医生告诉他,他伤得很重,差点没了一条命。可是他一点也不觉得疼,这很奇怪。如果伤到差点没命的话,一定会疼得死去活来吧?可是他一点也不疼。非但不疼,还觉得挺舒服,全身上下没什么不适。
如果说没有任何感觉,整天腾云驾雾一样就算舒服的话,那他真的觉得,医生口中耸人听闻的伤好像也没什么大不了。
除了那片白得要命的天花板和墙壁。他真的是受够了。
端木瞬一直躺着,他听见医生悄悄对门外的不知什么人说,他总是半梦半醒,没什么意识。可是他却觉得自己很清醒,几乎没怎么睡,半夜里也一直睁着眼睛,为什么医生就看不到呢?
真奇异。时间成倍成倍地多出来,多得他又惊又喜,不记得要睡觉。似乎人本来就不用睡觉的,一惊一喜间还隐隐懊恼过去睡得太多,让那么多记忆在睡眠底下的时间里汽化了。
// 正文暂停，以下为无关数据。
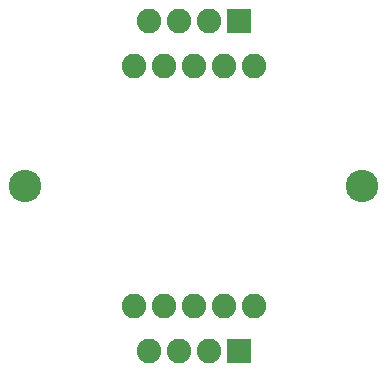
<source format=gbs>
G75*
G70*
%OFA0B0*%
%FSLAX24Y24*%
%IPPOS*%
%LPD*%
%AMOC8*
5,1,8,0,0,1.08239X$1,22.5*
%
%ADD10C,0.1080*%
%ADD11C,0.0820*%
%ADD12R,0.0820X0.0820*%
D10*
X022890Y028000D03*
X034110Y028000D03*
D11*
X027000Y022500D03*
X028000Y022500D03*
X029000Y022500D03*
X028500Y024000D03*
X027500Y024000D03*
X026500Y024000D03*
X029500Y024000D03*
X030500Y024000D03*
X030500Y032000D03*
X029500Y032000D03*
X028500Y032000D03*
X027500Y032000D03*
X026500Y032000D03*
X027000Y033500D03*
X028000Y033500D03*
X029000Y033500D03*
D12*
X030000Y033500D03*
X030000Y022500D03*
M02*

</source>
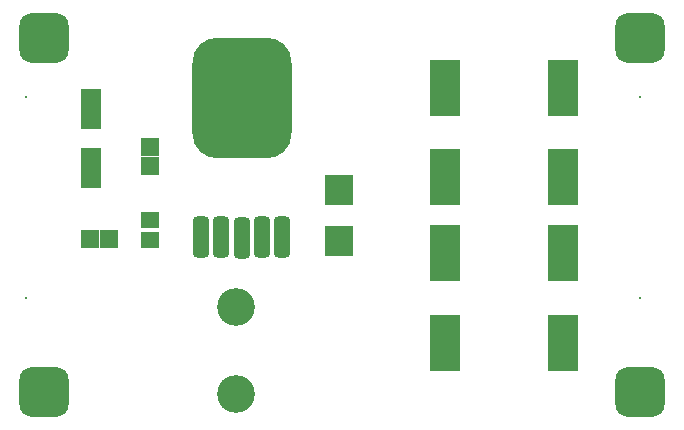
<source format=gts>
G04*
G04 #@! TF.GenerationSoftware,Altium Limited,Altium Designer,21.3.2 (30)*
G04*
G04 Layer_Color=8388736*
%FSLAX25Y25*%
%MOIN*%
G70*
G04*
G04 #@! TF.SameCoordinates,64965459-EBE9-4D70-8907-B4BF54ABD007*
G04*
G04*
G04 #@! TF.FilePolarity,Negative*
G04*
G01*
G75*
%ADD21R,0.07099X0.13398*%
G04:AMPARAMS|DCode=22|XSize=55.24mil|YSize=137.92mil|CornerRadius=15.81mil|HoleSize=0mil|Usage=FLASHONLY|Rotation=0.000|XOffset=0mil|YOffset=0mil|HoleType=Round|Shape=RoundedRectangle|*
%AMROUNDEDRECTD22*
21,1,0.05524,0.10630,0,0,0.0*
21,1,0.02362,0.13792,0,0,0.0*
1,1,0.03162,0.01181,-0.05315*
1,1,0.03162,-0.01181,-0.05315*
1,1,0.03162,-0.01181,0.05315*
1,1,0.03162,0.01181,0.05315*
%
%ADD22ROUNDEDRECTD22*%
G04:AMPARAMS|DCode=23|XSize=330.84mil|YSize=401.7mil|CornerRadius=84.71mil|HoleSize=0mil|Usage=FLASHONLY|Rotation=0.000|XOffset=0mil|YOffset=0mil|HoleType=Round|Shape=RoundedRectangle|*
%AMROUNDEDRECTD23*
21,1,0.33084,0.23228,0,0,0.0*
21,1,0.16142,0.40170,0,0,0.0*
1,1,0.16942,0.08071,-0.11614*
1,1,0.16942,-0.08071,-0.11614*
1,1,0.16942,-0.08071,0.11614*
1,1,0.16942,0.08071,0.11614*
%
%ADD23ROUNDEDRECTD23*%
%ADD24R,0.09855X0.18713*%
%ADD25R,0.09265X0.10446*%
%ADD26R,0.06312X0.05918*%
%ADD27R,0.06115X0.05328*%
%ADD28R,0.05918X0.06312*%
%ADD29C,0.12611*%
G04:AMPARAMS|DCode=30|XSize=165.48mil|YSize=165.48mil|CornerRadius=43.37mil|HoleSize=0mil|Usage=FLASHONLY|Rotation=0.000|XOffset=0mil|YOffset=0mil|HoleType=Round|Shape=RoundedRectangle|*
%AMROUNDEDRECTD30*
21,1,0.16548,0.07874,0,0,0.0*
21,1,0.07874,0.16548,0,0,0.0*
1,1,0.08674,0.03937,-0.03937*
1,1,0.08674,-0.03937,-0.03937*
1,1,0.08674,-0.03937,0.03937*
1,1,0.08674,0.03937,0.03937*
%
%ADD30ROUNDEDRECTD30*%
%ADD31R,0.00800X0.00800*%
D21*
X303150Y358268D02*
D03*
Y377953D02*
D03*
D22*
X339846Y335088D02*
D03*
X346597D02*
D03*
X353346Y334947D02*
D03*
X360097Y335088D02*
D03*
X366846D02*
D03*
D23*
X353346Y381588D02*
D03*
D24*
X421260Y300000D02*
D03*
Y329921D02*
D03*
X460630Y385039D02*
D03*
Y355118D02*
D03*
Y300000D02*
D03*
Y329921D02*
D03*
X421260Y385039D02*
D03*
Y355118D02*
D03*
D25*
X385827Y334055D02*
D03*
Y350984D02*
D03*
D26*
X322835Y365354D02*
D03*
Y359055D02*
D03*
D27*
Y334154D02*
D03*
Y341043D02*
D03*
D28*
X302953Y334646D02*
D03*
X309252D02*
D03*
D29*
X351378Y282913D02*
D03*
Y312008D02*
D03*
D30*
X486221Y283465D02*
D03*
Y401575D02*
D03*
X287402D02*
D03*
Y283465D02*
D03*
D31*
X486221Y381890D02*
D03*
Y314961D02*
D03*
X281496Y381890D02*
D03*
Y314961D02*
D03*
M02*

</source>
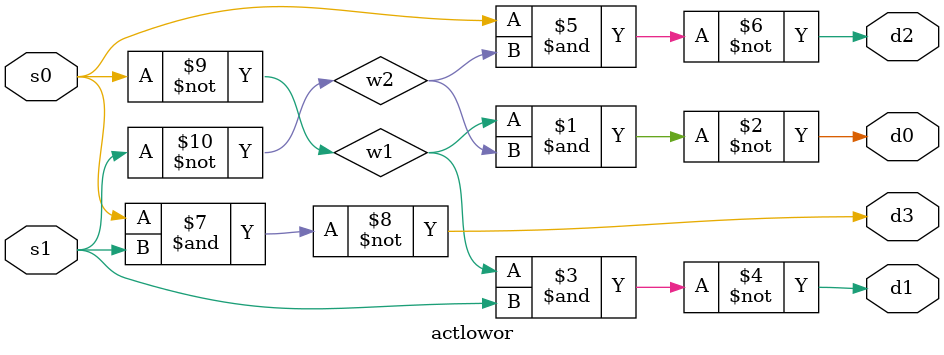
<source format=v>
`timescale 1ns / 1ps
module actlowor(input s0,
    input s1,
    output d0,
    output d1,
    output d2,
    output d3
    );
	 wire w1,w2;
	 not(w1,s0);
	 not(w2,s1);
	 nand(d0,w1,w2);
	 nand(d1,w1,s1);
	 nand(d2,s0,w2);
	 nand(d3,s0,s1);



endmodule

</source>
他觉得自己好像一柄小刀子,又好像一条醒着睁着眼睛的小游鱼,没事了吐两个泡泡解闷儿。记得有一次临近考试,压力大四点就醒,醒过来没事干,于是出门跑步。没想到外面竟已经有人了,送牛奶的,分早报的,无业游民,还有他。他是不干什么的,就是傻看,还有不少汽车也不睡觉,跑到外面路上有快有慢地开,他则是一个好奇的贪心的跑到外面看日出的小孩。还有一次他不知不觉一连做了四个小时的物理题,天都亮了,像在解题中参悟打通了任督二脉,耳聪了目明了,特别畅快焕然。有一次泡了茶喝,不小心杯子倒了泼湿整本政治复习提要,他把小册子放到微波炉里转微热,一两分钟看看挺好,干了点,兴奋得不行。转着转着门缝里就有焦味漏出来,一打开,看到书全焦了,从正中往封面封底焦成纸灰,焦得触手即碎,边缘的纸页却半脆半潮的像茯苓饼。他又气又好笑,幸好政治是他的强项,提要到了他手底下便香消玉殒得那么别致。以此类推的话,他每次都考不及格的化学书,不是要加乙醇170℃加热煮成面粉糊了?
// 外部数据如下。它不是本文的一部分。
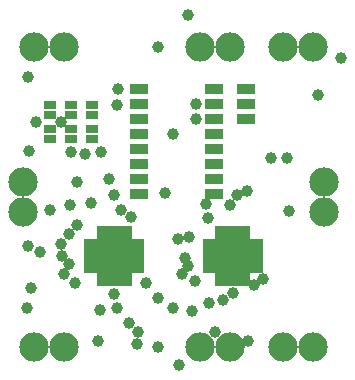
<source format=gbr>
G04 #@! TF.FileFunction,Soldermask,Top*
%FSLAX46Y46*%
G04 Gerber Fmt 4.6, Leading zero omitted, Abs format (unit mm)*
G04 Created by KiCad (PCBNEW 4.0.5) date Thu Feb 16 13:03:40 2017*
%MOMM*%
%LPD*%
G01*
G04 APERTURE LIST*
%ADD10C,0.100000*%
%ADD11R,1.543000X0.908000*%
%ADD12C,2.482800*%
%ADD13R,1.000000X0.800000*%
%ADD14R,1.200000X0.600000*%
%ADD15R,0.600000X1.200000*%
%ADD16R,1.600000X1.600000*%
%ADD17C,1.000000*%
G04 APERTURE END LIST*
D10*
D11*
X18415000Y21590000D03*
X21165000Y21590000D03*
X18415000Y20320000D03*
X18415000Y19050000D03*
X18415000Y17780000D03*
X18415000Y16510000D03*
X18415000Y15240000D03*
X12065000Y15240000D03*
X12065000Y16510000D03*
X12065000Y17780000D03*
X12065000Y19050000D03*
X12065000Y20320000D03*
X12065000Y21590000D03*
X12065000Y22860000D03*
X12065000Y24130000D03*
X21165000Y22860000D03*
X21165000Y24130000D03*
X18415000Y22860000D03*
X18415000Y24130000D03*
D12*
X2270000Y16270000D03*
X2270000Y13730000D03*
X5770000Y27730000D03*
X3230000Y27730000D03*
X3230000Y2270000D03*
X5770000Y2270000D03*
X19770000Y27730000D03*
X17230000Y27730000D03*
X17230000Y2270000D03*
X19770000Y2270000D03*
X26770000Y27730000D03*
X24230000Y27730000D03*
X24230000Y2270000D03*
X26770000Y2270000D03*
X27730000Y13730000D03*
X27730000Y16270000D03*
D13*
X4572000Y22802000D03*
X4572000Y21902000D03*
X4572000Y20770000D03*
X4572000Y19870000D03*
X6350000Y22802000D03*
X6350000Y21902000D03*
X6350000Y20770000D03*
X6350000Y19870000D03*
X8128000Y22802000D03*
X8128000Y21902000D03*
X8128000Y20770000D03*
X8128000Y19870000D03*
D14*
X8050000Y11200000D03*
X8050000Y10800000D03*
X8050000Y10400000D03*
X8050000Y10000000D03*
X8050000Y9600000D03*
X8050000Y9200000D03*
X8050000Y8800000D03*
D15*
X8800000Y8050000D03*
X9200000Y8050000D03*
X9600000Y8050000D03*
X10000000Y8050000D03*
X10400000Y8050000D03*
X10800000Y8050000D03*
X11200000Y8050000D03*
D14*
X11950000Y8800000D03*
X11950000Y9200000D03*
X11950000Y9600000D03*
X11950000Y10000000D03*
X11950000Y10400000D03*
X11950000Y10800000D03*
X11950000Y11200000D03*
D15*
X11200000Y11950000D03*
X10800000Y11950000D03*
X10400000Y11950000D03*
X10000000Y11950000D03*
X9600000Y11950000D03*
X9200000Y11950000D03*
X8800000Y11950000D03*
D16*
X10600000Y9400000D03*
X10600000Y10600000D03*
X9400000Y9400000D03*
X9400000Y10600000D03*
D14*
X18050000Y11200000D03*
X18050000Y10800000D03*
X18050000Y10400000D03*
X18050000Y10000000D03*
X18050000Y9600000D03*
X18050000Y9200000D03*
X18050000Y8800000D03*
D15*
X18800000Y8050000D03*
X19200000Y8050000D03*
X19600000Y8050000D03*
X20000000Y8050000D03*
X20400000Y8050000D03*
X20800000Y8050000D03*
X21200000Y8050000D03*
D14*
X21950000Y8800000D03*
X21950000Y9200000D03*
X21950000Y9600000D03*
X21950000Y10000000D03*
X21950000Y10400000D03*
X21950000Y10800000D03*
X21950000Y11200000D03*
D15*
X21200000Y11950000D03*
X20800000Y11950000D03*
X20400000Y11950000D03*
X20000000Y11950000D03*
X19600000Y11950000D03*
X19200000Y11950000D03*
X18800000Y11950000D03*
D16*
X20600000Y9400000D03*
X20600000Y10600000D03*
X19400000Y9400000D03*
X19400000Y10600000D03*
D17*
X6170729Y11862703D03*
X2270000Y16270000D03*
X2270000Y13730000D03*
X16300000Y11600000D03*
X15400000Y11400000D03*
X5770000Y27730000D03*
X5477162Y11039990D03*
X3230000Y27730000D03*
X5584046Y10000000D03*
X3230000Y2270000D03*
X15940376Y9839990D03*
X5770000Y2270000D03*
X16201255Y9126156D03*
X16200000Y30400000D03*
X6800000Y12600000D03*
X6871998Y16222330D03*
X13716000Y27686000D03*
X6144056Y9290808D03*
X13716000Y2286000D03*
X5700000Y8500000D03*
X13674456Y6466431D03*
X12000000Y3600000D03*
X15494000Y762000D03*
X15700000Y8500000D03*
X26770000Y27730000D03*
X16800000Y7900000D03*
X23219510Y18288000D03*
X24638000Y18288000D03*
X24230000Y27730000D03*
X6690000Y7750000D03*
X24230000Y2270000D03*
X8800000Y5400000D03*
X26770000Y2270000D03*
X18000000Y6000000D03*
X27730000Y13730000D03*
X19200000Y6300000D03*
X27730000Y16270000D03*
X24800000Y13800000D03*
X10200000Y5600000D03*
X27200000Y23600000D03*
X29200000Y26800000D03*
X3400000Y21378010D03*
X10300000Y24100000D03*
X14300000Y15300000D03*
X20000000Y6900000D03*
X6330000Y18800000D03*
X19800000Y14300000D03*
X10000000Y15200000D03*
X10000000Y6800000D03*
X5511008Y21322639D03*
X10200000Y22800000D03*
X11200000Y4300000D03*
X21336000Y2794000D03*
X12700000Y7700000D03*
X8636000Y2794000D03*
X11400000Y13300000D03*
X17933845Y13221064D03*
X10560010Y13901018D03*
X8900000Y18800000D03*
X2730500Y18923000D03*
X20400000Y15200000D03*
X17789969Y14356546D03*
X9545237Y16553263D03*
X2681085Y25171426D03*
X7500000Y18600000D03*
X8000000Y14500000D03*
X16600000Y5300000D03*
X18542000Y3556000D03*
X21844000Y7500000D03*
X15000000Y5600000D03*
X22600000Y8085990D03*
X11938000Y2540000D03*
X21235961Y15536793D03*
X15000000Y20300000D03*
X4585838Y13860010D03*
X16891000Y22860000D03*
X2667000Y10858500D03*
X2921000Y7302500D03*
X6239990Y14276120D03*
X3700000Y10320000D03*
X2600000Y5600000D03*
X16891000Y21590000D03*
M02*

</source>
很奇怪,最近发生的事想不起来,年代久远的那些学生时代的东西,却全都跑回来了。
他不清楚汪濯沸现在怎么样,好像不知道为什么有点不太想去回忆他的事情。然而过去的那么多岁月里,他记得的,他们如此一衣带水,唇齿相依——这并不是说他们密切得形影不离,更多的指心理上的互相关照和维系。可是端木瞬忽然觉得这种感觉找不到了,不知道是为什么。
那天发生的事他想不起来,但他明白那天发生的是很重要。重要到,他不愿去回忆汪濯沸这个人。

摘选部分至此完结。